1 hour agoAbout sharing

By Harry Farley
Political correspondent

The housing secretary cannot guarantee “no-fault” evictions will be banned in England by the next general election.

The Conservatives first promised to end landlords’ ability to evict tenants without needing a reason in 2019.

In February, Michael Gove told the BBC’s Sunday with Laura Kuenssberg the practice would be “outlawed” by the next election.

But on the eve of the bill that could abolish such evictions returning to the Commons, he did not repeat the pledge.

Instead, Mr Gove said he “hopes” it becomes law but it was up to the House of Lords “to decide the rate of progress that we can make”.

MPs will debate the Renters (Reform) Bill on Wednesday, after the government was forced to water down some of the planned protections for renters, including original promises to abolish no-fault – or Section 21 – evictions in England.

Some Conservative MPs had raised concerns they would be too burdensome on landlords.

In February, Mr Gove was asked by Laura Kuenssberg whether he could promise to have ended the practice of no-fault evictions for all renters by the election.

At the time, he said: “We will have outlawed it and we will have put the money into the courts in order to ensure they can enforce it.”

Asked on Tuesday whether he could repeat his promise, Mr Gove said: “Everything depends on the House of Lords.

“My determination is to ensure that we get this bill on the statute book. But it’s up to the Lords to decide the rate of progress that we can make.

“If opposition parties are supportive – and I believe that while they have some quibbles, they are supportive of the essential principle that we’re bringing forward – then we can have Section 21 ended before the general election. That’s the aim.”

He added he would continue to argue for ending no-fault evictions.

“It will be a judgement of the Lords as to how this bill progresses,” he said.

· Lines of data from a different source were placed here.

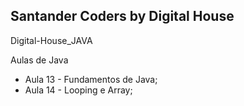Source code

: <h2>Santander Coders by Digital House</h2>

Digital-House_JAVA

Aulas de Java
* Aula 13 - Fundamentos de Java;
* Aula 14 - Looping e Array;
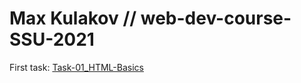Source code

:# Max Kulakov // web-dev-course-SSU-2021

First task:
[Task-01_HTML-Basics](https://maxkulakov.github.io/web-dev-course-SSU-2021/Task-01_HTML-Basics/)
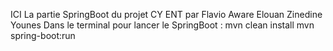 ICI La partie SpringBoot du projet CY ENT par Flavio Aware Elouan Zinedine Younes
Dans le terminal pour lancer le SpringBoot :
mvn clean install
mvn spring-boot:run
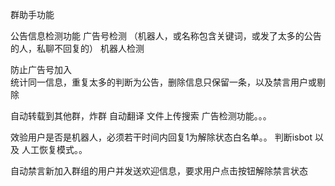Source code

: 群助手功能


公告信息检测功能
广告号检测 （机器人，或名称包含关键词，或发了太多的公告的人，私聊不回复的）
机器人检测


防止广告号加入  
统计同一信息，重复太多的判断为公告，删除信息只保留一条，以及禁言用户或剔除

自动转载到其他群，炸群
自动翻译
文件上传搜索
广告检测功能。。。



效验用户是否是机器人，必须若干时间内回复1为解除状态白名单。。
判断isbot 以及 人工恢复模式。。


自动禁言新加入群组的用户并发送欢迎信息，要求用户点击按钮解除禁言状态
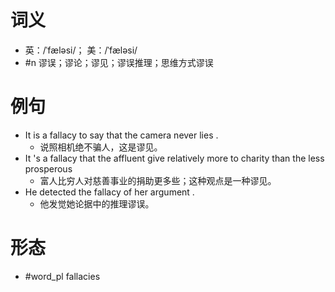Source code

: # 词义
- 英：/ˈfæləsi/； 美：/ˈfæləsi/
- #n 谬误；谬论；谬见；谬误推理；思维方式谬误
# 例句
- It is a fallacy to say that the camera never lies .
	- 说照相机绝不骗人，这是谬见。
- It 's a fallacy that the affluent give relatively more to charity than the less prosperous
	- 富人比穷人对慈善事业的捐助更多些；这种观点是一种谬见。
- He detected the fallacy of her argument .
	- 他发觉她论据中的推理谬误。
# 形态
- #word_pl fallacies
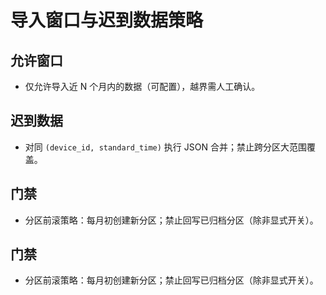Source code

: # 导入窗口与迟到数据策略

## 允许窗口

- 仅允许导入近 N 个月内的数据（可配置），越界需人工确认。

## 迟到数据

- 对同 `(device_id, standard_time)` 执行 JSON 合并；禁止跨分区大范围覆盖。

## 门禁

- 分区前滚策略：每月初创建新分区；禁止回写已归档分区（除非显式开关）。

## 门禁

- 分区前滚策略：每月初创建新分区；禁止回写已归档分区（除非显式开关）。

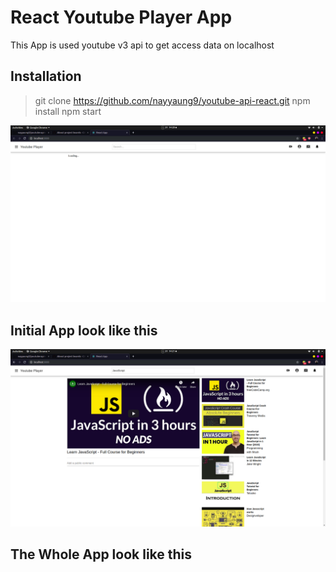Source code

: # React Youtube Player App
This App is used youtube v3 api to get access data on localhost

## Installation

> git clone https://github.com/nayyaung9/youtube-api-react.git
> npm install
> npm start 

<img src="./src/photo/youtube0.png">

## Initial App look like this

<img src="./src/photo/youtube1.png">

## The Whole App look like this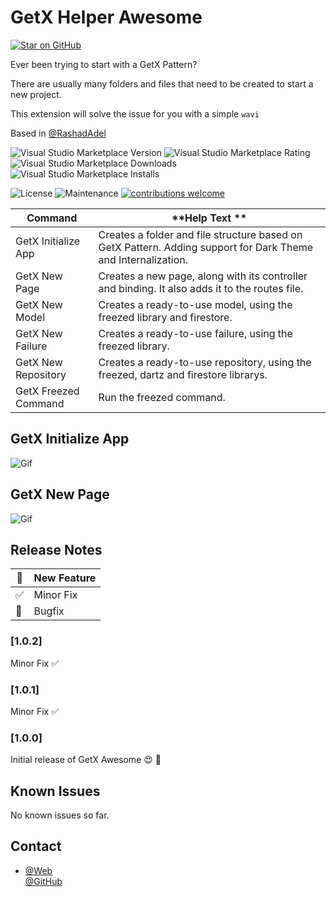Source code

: # GetX Helper Awesome

<!-- markdownlint-disable MD037 MD024 -->

[![Star on GitHub](https://img.shields.io/github/stars/msilvamolina/vscode-wavi-getx-awesome.svg?style=flat&logo=github&colorB=deeppink&label=stars)](https://github.com/rashadAdel/getx-helper)


Ever been trying to start with a GetX Pattern?

There are usually many folders and files that need to be created to start a new project.

This extension will solve the issue for you with a simple `wavi`

Based in  [@RashadAdel](https://github.com/rashadAdel)

![Visual Studio Marketplace Version](https://img.shields.io/visual-studio-marketplace/v/MartinSilvaMolina.wavi-getx-awesome?style=for-the-badge&logo=visual-studio-code)
![Visual Studio Marketplace Rating](https://img.shields.io/visual-studio-marketplace/r/MartinSilvaMolina.wavi-getx-awesome?style=for-the-badge&logo=visual-studio-code)
![Visual Studio Marketplace Downloads](https://img.shields.io/visual-studio-marketplace/d/MartinSilvaMolina.wavi-getx-awesome?style=for-the-badge&logo=visual-studio-code)
![Visual Studio Marketplace Installs](https://img.shields.io/visual-studio-marketplace/i/MartinSilvaMolina.wavi-getx-awesome?style=for-the-badge&logo=visual-studio-code)

![License](https://img.shields.io/github/license/msilvamolina/vscode-wavi-getx-awesome?style=for-the-badge&logo=github)
![Maintenance](https://img.shields.io/maintenance/yes/2021?style=for-the-badge&logo=github)
[![contributions welcome](https://img.shields.io/badge/contributions-welcome-brightgreen.svg?style=for-the-badge&logo=github)](https://github.com/msilvamolina/vscode-wavi-getx-awesome/issues)

| **Command**               | **Help Text **                                                                                                |
| ------------------------- | ------------------------------------------------------------------------------------------------------------- |
|  GetX Initialize App  | Creates a folder and file structure based on GetX Pattern. Adding support for Dark Theme and Internalization. |
|  GetX New Page        | Creates a new page, along with its controller and binding. It also adds it to the routes file.                |
|  GetX New Model       | Creates a ready-to-use model, using the freezed library and firestore.                                        |
|  GetX New Failure     | Creates a ready-to-use failure, using the freezed library.                                                    |
|  GetX New Repository  | Creates a ready-to-use repository, using the freezed, dartz and firestore librarys.                           |
|  GetX Freezed Command | Run the freezed command.                                                                                      |

## GetX Initialize App

![Gif](https://i.imgur.com/yctvmm9.gif)

## GetX New Page

![Gif](https://i.imgur.com/mgs559j.gif)

## Release Notes

| 🚀  | New Feature |
| --- | ----------- |
| ✅  | Minor Fix   |
| 🐛  | Bugfix      |

### [1.0.2]

Minor Fix ✅

### [1.0.1]

Minor Fix ✅

### [1.0.0]

Initial release of  GetX Awesome 😍 🚀

## Known Issues

No known issues so far.

## Contact

- [@Web](https://portfolio.rashad-adel.com)  
 [@GitHub](https://github.com/rashadAdel)
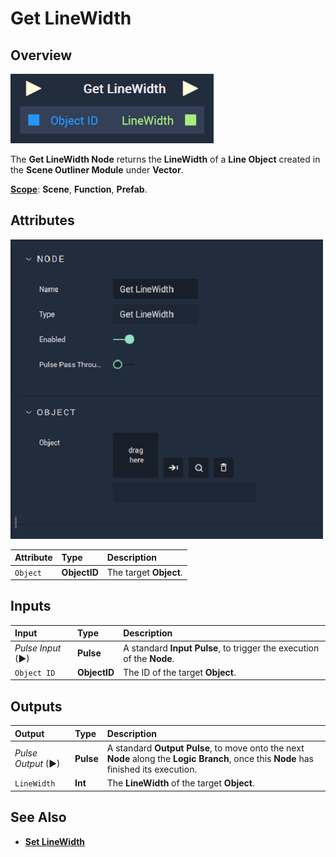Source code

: # Get LineWidth

## Overview

![The Get LineWidth Node.](../../../../.gitbook/assets/getlinewidthupdatedimage.png)

The **Get LineWidth Node** returns the **LineWidth** of a **Line Object** created in the **Scene Outliner Module** under **Vector**.

[**Scope**](../../../overview.md#scopes): **Scene**, **Function**, **Prefab**.

## Attributes

![The Get LineWidth Node Attributes.](../../../../.gitbook/assets/node-getlinewidth-attr.png)

| Attribute | Type | Description |
| :--- | :--- | :--- |
| `Object` | **ObjectID** | The target **Object**. |

## Inputs

| Input | Type | Description |
| :--- | :--- | :--- |
| _Pulse Input_ \(►\) | **Pulse** | A standard **Input Pulse**, to trigger the execution of the **Node**. |
| `Object ID` | **ObjectID** | The ID of the target **Object**. |

## Outputs

| Output | Type | Description |
| :--- | :--- | :--- |
| _Pulse Output_ \(►\) | **Pulse** | A standard **Output Pulse**, to move onto the next **Node** along the **Logic Branch**, once this **Node** has finished its execution. |
| `LineWidth` | **Int** | The **LineWidth** of the target **Object**. |

## See Also

* [**Set LineWidth**](setlinewidth.md)

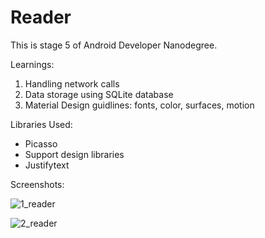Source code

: # Reader

This is stage 5 of Android Developer Nanodegree.

Learnings:
1. Handling network calls
2. Data storage using SQLite database
3. Material Design guidlines: fonts, color, surfaces, motion 

Libraries Used:
* Picasso
* Support design libraries
* Justifytext

Screenshots: 

![1_reader](https://user-images.githubusercontent.com/33603567/47098778-8bcae200-d23c-11e8-8017-9f04291d76ad.jpg)

![2_reader](https://user-images.githubusercontent.com/33603567/47098791-8ff6ff80-d23c-11e8-8d6c-c2771f136066.jpg)
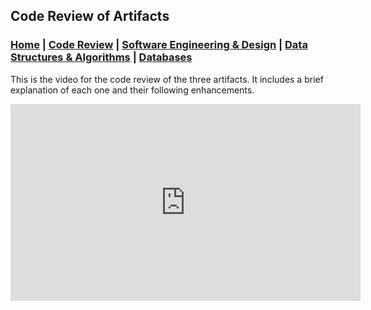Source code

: ## Code Review of Artifacts

### [Home](https://ihza430.github.io)  | [Code Review](/code_review.html) | [Software Engineering & Design](/software_design.html) | [Data Structures & Algorithms](/data_structures.html) | [Databases](/databases.html)

This is the video for the code review of the three artifacts. It includes a brief explanation of each one and their following enhancements.

<iframe width="560" height="315" src="https://www.youtube.com/embed/KI_oImgQkEo" frameborder="0" allow="accelerometer; autoplay; encrypted-media; gyroscope; picture-in-picture" allowfullscreen></iframe>
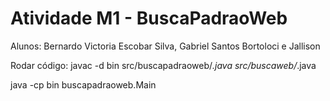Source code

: # Atividade M1 - BuscaPadraoWeb
Alunos: Bernardo Victoria Escobar Silva, Gabriel Santos Bortoloci e Jallison

Rodar código:
javac -d bin src/buscapadraoweb/*.java src/buscaweb/*.java

java -cp bin buscapadraoweb.Main
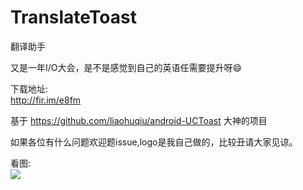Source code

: # TranslateToast
翻译助手  <br />

又是一年I/O大会，是不是感觉到自己的英语任需要提升呀😄  <br />

下载地址: <br />
http://fir.im/e8fm  <br />

基于  https://github.com/liaohuqiu/android-UCToast  大神的项目  <br />

如果各位有什么问题欢迎题issue,logo是我自己做的，比较丑请大家见谅。

看图:  <br />
![](https://raw.githubusercontent.com/jiang111/TranslateToast/master/7.gif)



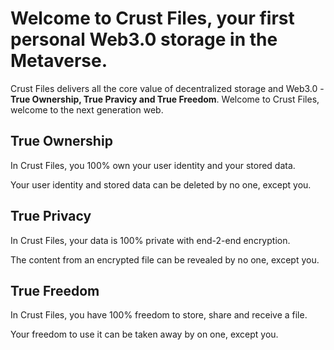 

# Welcome to Crust Files, your first personal Web3.0 storage in the Metaverse.

Crust Files delivers all the core value of decentralized storage and Web3.0 - **True Ownership, True Pravicy and True Freedom**. Welcome to Crust Files, welcome to the next generation web.  

## True Ownership

In Crust Files, you 100% own your user identity and your stored data.   

Your user identity and stored data can be deleted by no one, except you.  

## True Privacy 

In Crust Files, your data is 100% private with end-2-end encryption.  

The content from an encrypted file can be revealed by no one, except you.  

## True Freedom 

In Crust Files, you have 100% freedom to store, share and receive a file.  

Your freedom to use it can be taken away by on one, except you.

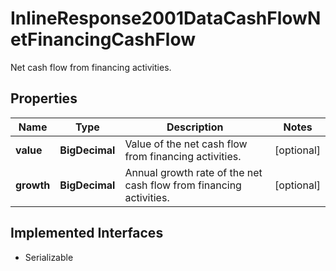 

# InlineResponse2001DataCashFlowNetFinancingCashFlow

Net cash flow from financing activities.

## Properties

Name | Type | Description | Notes
------------ | ------------- | ------------- | -------------
**value** | **BigDecimal** | Value of the net cash flow from financing activities. |  [optional]
**growth** | **BigDecimal** | Annual growth rate of the net cash flow from financing activities. |  [optional]


## Implemented Interfaces

* Serializable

“But I hope that we can get it on the statute book before the election.”

Mr Gove defended the changes the government had made, saying it was a “balanced package”.

“A healthy private rented sector with appropriate protection for tenants, but also appropriate rights for landlords as well is what this bill delivers,” he said.

Under the bill, landlords would be able to evict tenants in England only under certain circumstances, including when they wished to sell the property or when they or a close family member wanted to move in.

But a number of campaign groups criticised the changes the government has made to the bill.

The Renters’ Reform Coalition, a campaign group of 20 housing charities and organisations, said the bill in its current form “will be a failure” and won’t deliver a fairer rental sector.

“The bill has been watered down again and again by the government, with several rounds of damaging concessions to backbench MPs that have fundamentally weakened it,” a statement from the coalition said.

“The result of all the government’s backtracking is that we have now have a bill that abolishes Section 21 in name only.”

Labour said the no-fault eviction ban promised in the Tory manifesto was “collapsing under the weight of vested interests” and called for the plan to be implemented immediately.

Mr Gove rejected the criticism.

“What the bill does, is it comprehensively ends a practice of no-fault evictions,” he said.

“It also ensures as a result that we do more to prevent homelessness.

“It also improves standards in the private rented sector and it also makes sure that those landlords who were dealing with anti-social tenants are in a stronger position to get rid of people who are causing a misery to their neighbours.”

Ben Beadle, chief executive of the National Residential Landlords Association, backed the bill as it stands, saying it delivers a “fair deal for tenants and responsible landlords” and called for the legislation to pass through Parliament “in the interests of certainty for the sector”.

The government previously said a ban on no-fault evictions cannot be enacted until the court system is improved to deal with an anticipated rise in legal cases.